I am reading through the Pastoral Epistles this year, a chapter each day. I pay particular attention to key words and the importance the meaning each brings to the overall message. Words and their relationship give meaning to language.
The languages of the Scripture, Masoretic Hebrew, Aramaic and Koine' Greek are 'dead languages'. This means that the meaning does not change as is true in a 'living' language such as English. When a credible lexical source is consulted we discover with a high degree of accuracy authorial intent. We know with a high degree of precision what the author intended to communicate with their use of those words.
The first word for our consideration is found in 1 Tim. 1:3 and 1 Tim. 6:3 - - different doctrine. The transliteration of this word is heterodidaskaleiv. 1 Tim. 6:3 makes clear that sound doctrine is healthy. The converse is true of a different doctrine. It is unhealthy. It produces division and strife in the body of Christ (1Tim. 6:1-10).

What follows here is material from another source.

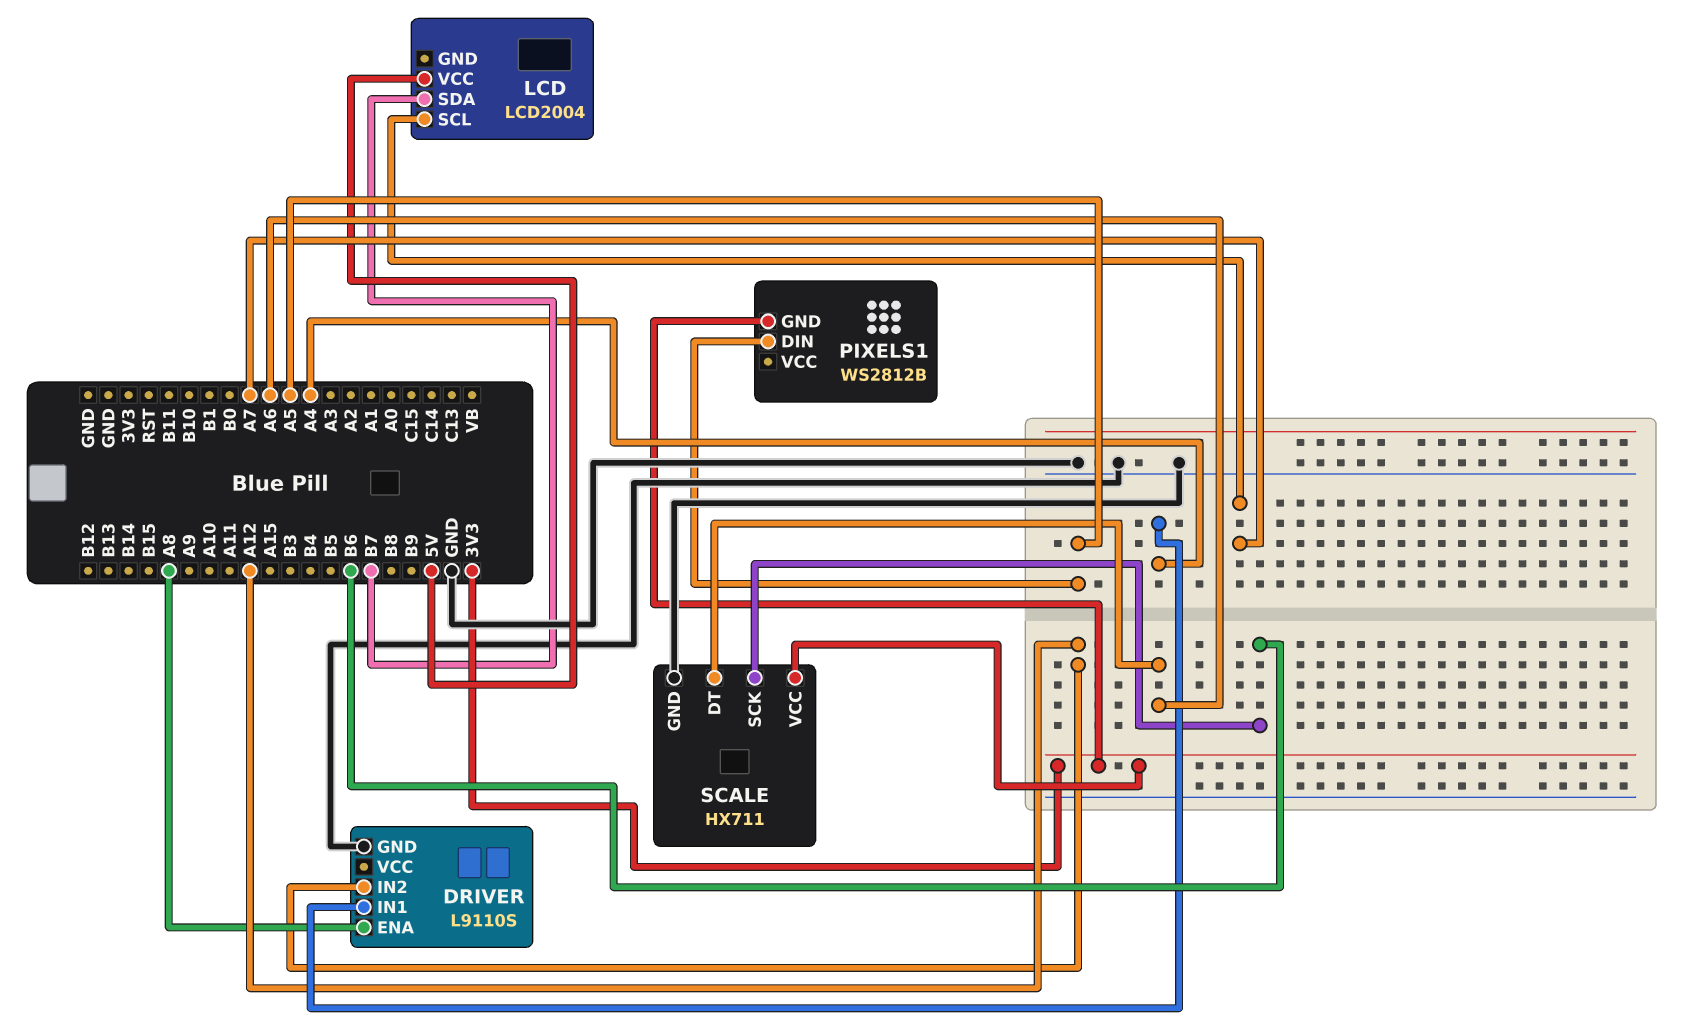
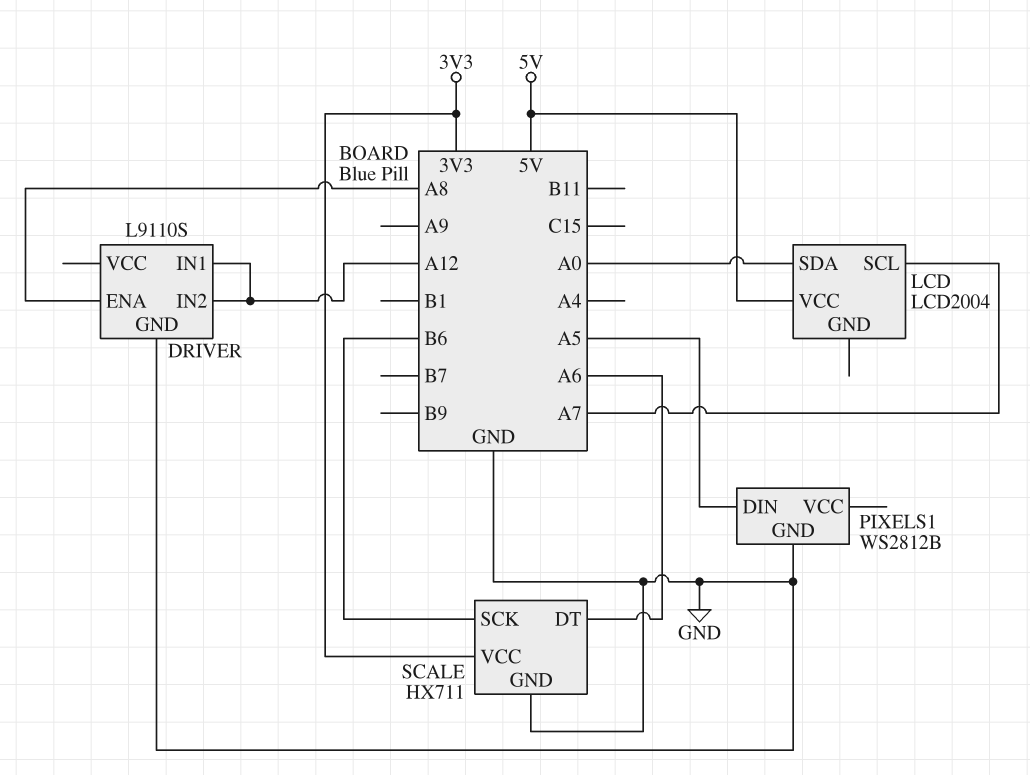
DRIVER pin IN1: A4 -> A12
LCD pin SDA: B7 -> A0
PIXELS1 pin GND: 3V3 -> GND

The proliferation of different doctrine today is nothing short of astonishing. When studying the Scripture people used to ask - - "What does that passage mean?" Now the questions is "What does that passage mean to me?" That is a very different question. It implies that the meaning of the text is assigned eisogetically, read into the text rather than exegetically, drawn out from the text.
God's word is forever settled in heaven (Psalm 119:89). The meaning never changes.
Are you teaching a different doctrine?